The maximum daily dose of Metformin should not exceed 2500mg for the standard release and 2000mg for the extended-release form. After a dose increase, if you do start to notice any significant side effects or if side effects persist for one or two weeks, reduce the dose back to the amount you were taking before.
Ultimately, you should always take the dosage prescribed by your doctor at the recommended time. Your doctor will tailor your dosage based on your past medical history, recent labs, and the severity of your condition.
If you miss a dose of Metformin, there’s no need to fret, just take it as soon as you remember. However, if it’s almost time for your next prescribed dose, then it is best to skip your missed dose altogether and resume your regular dosing schedule. You should never double the dose to make up for the one you have missed.
If you’re prone to forgetting about your medication, it may help to set an alarm or reminder on your phone to prompt you to take each dose on time.

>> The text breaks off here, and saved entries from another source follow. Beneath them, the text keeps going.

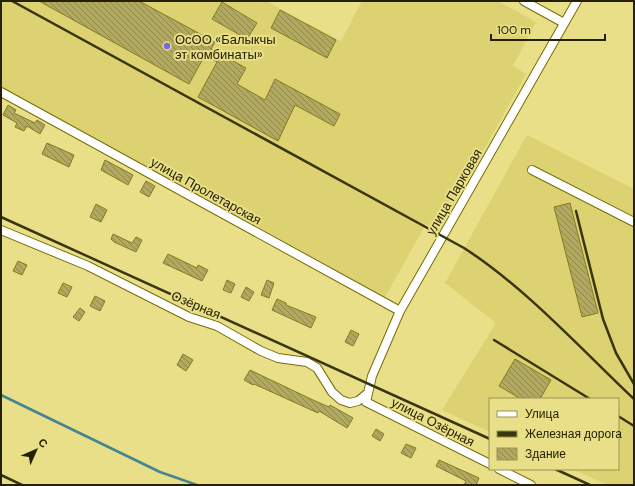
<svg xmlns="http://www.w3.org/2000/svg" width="635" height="486" font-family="'DM Sans',sans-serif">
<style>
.built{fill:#ddd272}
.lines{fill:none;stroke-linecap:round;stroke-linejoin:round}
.stream{stroke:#468590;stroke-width:2.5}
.building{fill:url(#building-back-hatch);stroke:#857b20}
.minor-casing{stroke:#766d06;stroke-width:10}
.minor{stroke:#fff;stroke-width:8}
.rail{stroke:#39350f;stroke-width:2.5}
.poi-dot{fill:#736ae4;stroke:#e8df88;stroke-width:1.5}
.labels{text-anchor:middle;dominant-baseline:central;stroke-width:4;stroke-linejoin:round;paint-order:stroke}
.poi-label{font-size:13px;fill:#242000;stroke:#e8df88;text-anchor:start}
.street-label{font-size:13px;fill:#242000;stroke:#e8df88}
</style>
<defs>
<pattern id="building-back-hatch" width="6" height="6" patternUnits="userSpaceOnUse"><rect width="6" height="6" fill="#b1a95e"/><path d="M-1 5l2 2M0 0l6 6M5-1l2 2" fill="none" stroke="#90894b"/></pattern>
</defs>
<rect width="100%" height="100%" fill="#e8df88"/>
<path class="built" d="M1,1h265l75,40 21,-40h136l38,21 -23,44 13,8 -87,157 -13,-7 -42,75 -383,-211z
M527,135l107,54v296h-26l-36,-16h46v-70h-128v33l-48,-22 54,-87 -51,-40z"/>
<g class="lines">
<path class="stream" d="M1,395l159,77 37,13"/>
</g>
<path class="building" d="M39,1h100l76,41 -4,7 35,19 -9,16 28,16 10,-21 65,35 -6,12 -39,-21 -17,36 -80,-44 19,-35 -12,-7 -16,29z
M222,2l35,21 -10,16 -35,-20z
M280,10l56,30 -9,18 -56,-30z
M8,105l8,5 -2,3 21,10 2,-3 8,5 -5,9 -13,-8 -3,5 -9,-4 2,-4 -14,-8z
M47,143l27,12 -5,12 -27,-13z
M105,160l28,15 -5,10 -27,-15z
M146,181l9,5 -6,11 -9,-5z
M570,203l28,110 -16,4 -28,-110z
M96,204l11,6 -6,12 -11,-5z
M113,234l19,9 4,-6 6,3 -6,12 -22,-10 -3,-3z
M168,254l29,14 1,-3 10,5 -6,11 -39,-18z
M18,261l9,4 -5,10 -9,-4z
M227,280l8,4 -4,9 -8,-3z
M267,280l7,3 -5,15 -8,-3z
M63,283l9,4 -5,10 -9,-4z
M246,287l8,5 -5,9 -8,-4z
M95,296l10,5 -5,10 -10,-5z
M277,299l9,4v2l30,12 -5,11 -39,-18z
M80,308l5,4 -6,9 -6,-4z
M351,330l8,4 -6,12 -8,-4z
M183,354l10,6 -7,11 -9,-6z
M515,359l36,21 -11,19h-19l-22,-13z
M250,370l63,30 16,7 1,-2 23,13 -6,10 -28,-17 -1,2 -64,-29 -1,1 -9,-5z
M376,429l8,5 -4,7 -8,-5z
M406,444l10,4 -5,10 -10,-5z
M439,460l40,18 -3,7h-12l2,-4 -30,-15z"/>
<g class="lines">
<g class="minor-casing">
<path id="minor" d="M524,1l40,22
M1,92l399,219
M532,170l102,52
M1,230l87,36 101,51 28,9 44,25 17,7 29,4 10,6 15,24 9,8 9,3 8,-2 10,-8
M490,464l-124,-62 6,-26 28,-65 177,-310
M499,469l32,16"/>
</g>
<use href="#minor" class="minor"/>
<path class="rail" d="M12,1l452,247c62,40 117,101 170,151
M576,211l27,108 13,34 18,31
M1,217l489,222
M494,340l96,59
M618,416l16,10
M555,469l35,16
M1,475l21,10"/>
</g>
<circle class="poi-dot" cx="167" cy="46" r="4"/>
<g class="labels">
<g class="poi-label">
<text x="175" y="39">ОсОО «Балыкчы<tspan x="175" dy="15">эт комбинаты»</tspan></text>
</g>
<g class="street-label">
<text transform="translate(206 191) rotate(29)">улица Пролетарская</text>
<text transform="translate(454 192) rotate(-60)">улица Парковая</text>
<text transform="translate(196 305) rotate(23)">Озёрная</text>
<text transform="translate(433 422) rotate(27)">улица Озёрная</text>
</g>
</g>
<rect width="635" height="486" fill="none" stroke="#242000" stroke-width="4"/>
<rect x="489" y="398" width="130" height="72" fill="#e8df88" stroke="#9a9352"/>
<rect x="497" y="411" width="20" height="6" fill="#ffffff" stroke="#9a9352"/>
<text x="525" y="418" font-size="12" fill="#242000">Улица</text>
<rect x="497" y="431" width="20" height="6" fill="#39350f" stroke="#9a9352"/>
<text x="525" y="438" font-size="12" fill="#242000">Железная дорога</text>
<rect x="497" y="448" width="20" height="12" fill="url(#building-back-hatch)" stroke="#9a9352"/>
<text x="525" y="458" font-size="12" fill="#242000">Здание</text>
<g transform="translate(36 450) rotate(45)" stroke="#e8df88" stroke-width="3" paint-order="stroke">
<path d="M0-3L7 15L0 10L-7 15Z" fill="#242000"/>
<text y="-6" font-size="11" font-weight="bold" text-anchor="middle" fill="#242000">С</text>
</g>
<path d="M491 34v6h114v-6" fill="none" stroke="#242000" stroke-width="2"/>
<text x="497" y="34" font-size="12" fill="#242000" stroke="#e8df88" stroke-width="3" paint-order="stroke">100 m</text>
</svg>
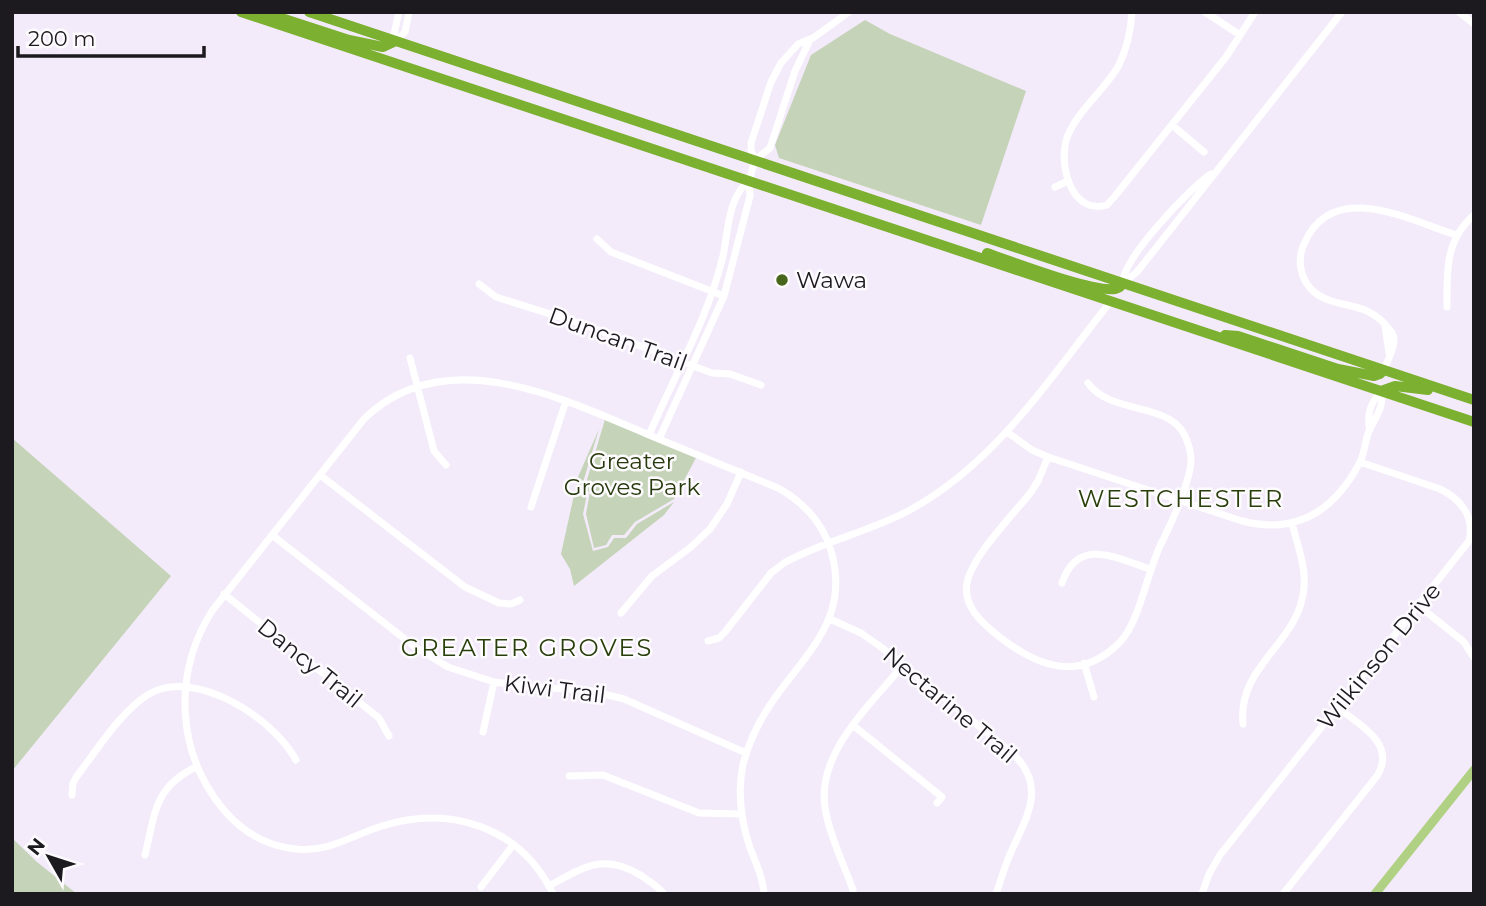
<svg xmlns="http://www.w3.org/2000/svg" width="1486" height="906" font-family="Montserrat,sans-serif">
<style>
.green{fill:#c5d3b8}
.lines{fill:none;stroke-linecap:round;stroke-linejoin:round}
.minor{stroke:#fff;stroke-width:7}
.major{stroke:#b0d083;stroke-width:9}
.highway{stroke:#7cb031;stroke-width:10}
.poi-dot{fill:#47661c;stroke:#fdfbfe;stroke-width:2.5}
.labels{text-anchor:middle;stroke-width:5;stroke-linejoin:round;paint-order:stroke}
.poi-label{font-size:23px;fill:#1c1a1f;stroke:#fdfbfe;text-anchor:start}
.street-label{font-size:23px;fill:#1c1a1f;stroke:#fdfbfe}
.park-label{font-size:23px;fill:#27390d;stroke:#fdfbfe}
.neighbourhood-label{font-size:24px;letter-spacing:2px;fill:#293f0b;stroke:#fdfbfe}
</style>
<rect width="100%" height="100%" fill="#f3ebfa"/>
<path class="green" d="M865,20L890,34L1026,91L981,225L779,158L775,145L811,55Z
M606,416L697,456L674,499L635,522L624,535H612L606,545L594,548L586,514L590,492L584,490Z
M599,429L581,489L582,492L587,494L583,514L593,551L608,547L614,538H626L637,524L674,502L664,515L574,586L570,569L561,554L578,477Z
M12,438L171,576L12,771Z
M12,838L37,862L77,894H12Z"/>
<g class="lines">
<path class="minor" d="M1132,12C1131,30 1127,48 1119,65C1105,90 1079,109 1068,135C1057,161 1070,216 1107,205L1115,196L1226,57L1255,12
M1205,12L1240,35
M1459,12L1474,24
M396,41L405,32L409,12
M396,41L394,34L399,12
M1172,125L1204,152
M755,160L751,150V143L771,82L781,63L798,44L813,38L849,12
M755,160L770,148L795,71L810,40
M1055,187L1068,181
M597,239L611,252L724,296
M1123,283L1137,272L1342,12
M1123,283C1122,259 1190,188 1211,174
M479,284L496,297L582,324L712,373L730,374L761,385
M1447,307C1447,271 1445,240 1474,215
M1385,326L1389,353
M410,358L434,451L446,465
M1384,370C1388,358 1400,341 1390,330C1384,322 1374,314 1365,310C1347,303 1325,304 1311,289C1300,277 1297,259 1304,244C1332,178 1409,220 1456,235
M1370,430C1366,416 1371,402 1381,391
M1007,432L1032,450L1048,457L1242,521C1297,535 1335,510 1360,462C1365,452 1365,440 1369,431C1375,418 1385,406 1381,391
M649,435C674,376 708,319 723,256C728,233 728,196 749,181
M659,439L724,296L750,196L749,181L755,160
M1048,457L1038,481L1031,492C1013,515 972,556 967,583C963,606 981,622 997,635C1036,666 1079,684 1120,642C1141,620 1147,569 1163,540C1172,522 1191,479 1191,460C1191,451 1188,442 1184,434C1167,402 1109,414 1088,383
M320,475L465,587L499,603L511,604L520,600
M531,507L566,401
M272,535L415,647L448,667L494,682L529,687L587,690L624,699L746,753
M1062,583C1078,536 1116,558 1150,569
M224,594L379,718L389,736
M1419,606L1464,642L1474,658
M621,613L652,576L691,547L710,529L727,504L741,472
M830,619L861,633L881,647L1011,752C1048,785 1027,816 1011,852C1005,865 1001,880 996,894
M708,641L719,638L725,632L771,573L784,563C823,541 869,532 908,511C996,464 1050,377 1111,301
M1084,663L1094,697
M1243,724C1237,664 1300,644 1304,587C1306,566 1297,544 1292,523
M854,726L942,797L937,803
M483,732L494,682
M569,776L603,775L699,813L742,814
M72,795L73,783L77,776C97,750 121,711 149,694C196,667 274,719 296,760
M145,855C155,814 154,787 196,767
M549,886C584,867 604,852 642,876C650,882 658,886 664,894
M481,887L513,845
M853,890C844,865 831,839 826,813C813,755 870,706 903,665
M553,894C520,826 450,805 382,826C352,835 328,853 296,849C266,846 242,832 223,809C176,752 173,673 212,611L364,419C444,340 564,399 649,435C692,453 735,470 778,488C803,502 823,523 831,551C851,618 806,653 772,702C759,721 749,742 743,764C737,793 741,821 750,848C756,863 763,878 764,894
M1202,894L1209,874L1220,855L1469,541C1475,517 1461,499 1440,489L1360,462
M1283,894L1377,776C1397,744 1360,725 1338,708"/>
<path class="major" d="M1375,894L1474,770"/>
<path class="highway" d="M241,12L1474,422
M263,12L349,40L383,47L396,41
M309,12L1474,400
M987,253C1013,262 1091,292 1115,289C1120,288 1120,287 1123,283
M1225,335L1238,336L1338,369L1374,376L1380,374L1384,370
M1381,391L1395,386L1428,390"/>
</g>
<circle class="poi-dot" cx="782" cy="280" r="7"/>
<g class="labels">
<g class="poi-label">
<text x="796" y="288">Wawa</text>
</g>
<g class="street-label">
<text transform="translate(618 339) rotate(20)" y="8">Duncan Trail</text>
<text transform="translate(1379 656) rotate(-51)" y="8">Wilkinson Drive</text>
<text transform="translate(310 663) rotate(39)" y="8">Dancy Trail</text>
<text transform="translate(555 689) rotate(7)" y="8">Kiwi Trail</text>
<text transform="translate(950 705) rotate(40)" y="8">Nectarine Trail</text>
</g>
<g class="park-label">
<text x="632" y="469">Greater<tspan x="632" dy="26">Groves Park</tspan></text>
</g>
<g class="neighbourhood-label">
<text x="1181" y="507">WESTCHESTER</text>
<text x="527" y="656">GREATER GROVES</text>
</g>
</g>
<rect width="1486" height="906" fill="none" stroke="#1c1a1f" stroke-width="28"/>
<g transform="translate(49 857) rotate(309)" stroke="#fdfbfe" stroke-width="5" paint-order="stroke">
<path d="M0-5L12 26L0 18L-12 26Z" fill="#1c1a1f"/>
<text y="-10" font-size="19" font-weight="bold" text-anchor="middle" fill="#1c1a1f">N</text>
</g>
<path d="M18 46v10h186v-10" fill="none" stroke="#1c1a1f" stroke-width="3.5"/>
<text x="28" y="46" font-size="21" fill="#1c1a1f" stroke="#fdfbfe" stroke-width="5" paint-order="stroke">200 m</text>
</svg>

You shoulld now be able to start taking Metformin properly to get the best results and avoid any possible side-effects. If you still have any doubts about your dosage, you can always refer to the patient information leaflet or better still, get in touch with your doctor.
Lastly, remember that following a diabetic diet, getting plenty of exercises each day, and testing your blood sugar regularly is just as important as medication for controlling your diabetes and living healthy.